Jesse saw them, but still failed to understand. “And to think we would still be there if I let you stop to rest. Aren’t you glad we’re here, nearly at the top of the pass, and not down there, with the whole climb ahead of us?”

Alice dried her hands on the skirts of her dress. “I’m going back. They might need help.”

“What are you going to do that for?” Jesse exclaimed. “You’ll have to walk all the way back up that hill, if you do.”

“I’d rather walk all the way down there and all the way back up here and all the way on to Truckee than to leave them behind,” Alice declared. “They’re old. They could be in trouble. I’m going back.”

“Well, what am I supposed to do?” Jesse grumbled. He shot a glance at the two cowboys, who listened curiously to their exchange.

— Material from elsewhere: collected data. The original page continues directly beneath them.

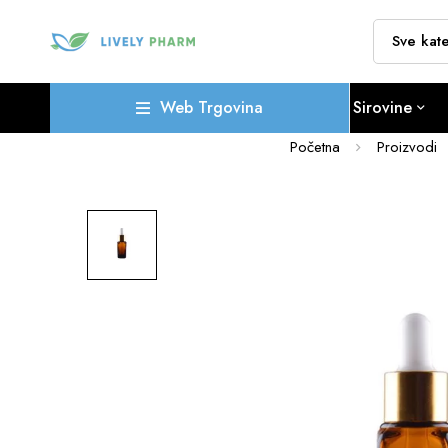
Web Trgovina
Sirovine
Početna
Proizvodi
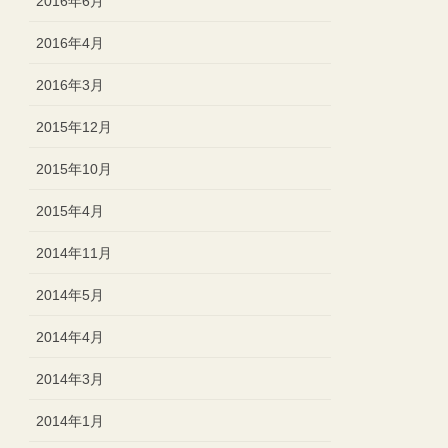
2016年6月
2016年4月
2016年3月
2015年12月
2015年10月
2015年4月
2014年11月
2014年5月
2014年4月
2014年3月
2014年1月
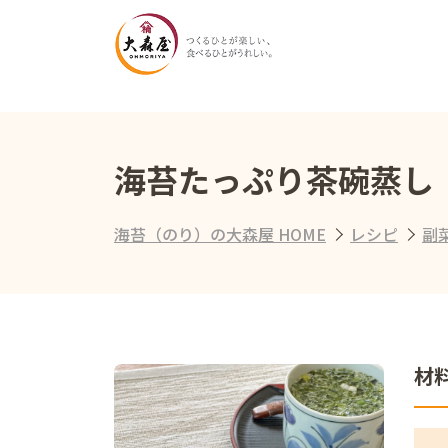
海苔たっぷり茶碗蒸し
海苔（のり）の大森屋 HOME
レシピ
副
材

“I don’t know what you’re supposed to do,” Alice replied. “You can wait here if you want, or you can go on to Truckee and I’ll catch up later. I won’t leave them behind. I can’t leave them. Like you just said, it could just as easily have been us down there.”

Jesse scowled at her, considering what to do. “I’ll go on to Truckee. Come on, you fellas. Once we get there, we’ll send out some wagons to pick up the stragglers. Once we reach the top of the pass, we’ll make better time going downhill.” He dropped Alice a curt nod. “I’ll see you later.”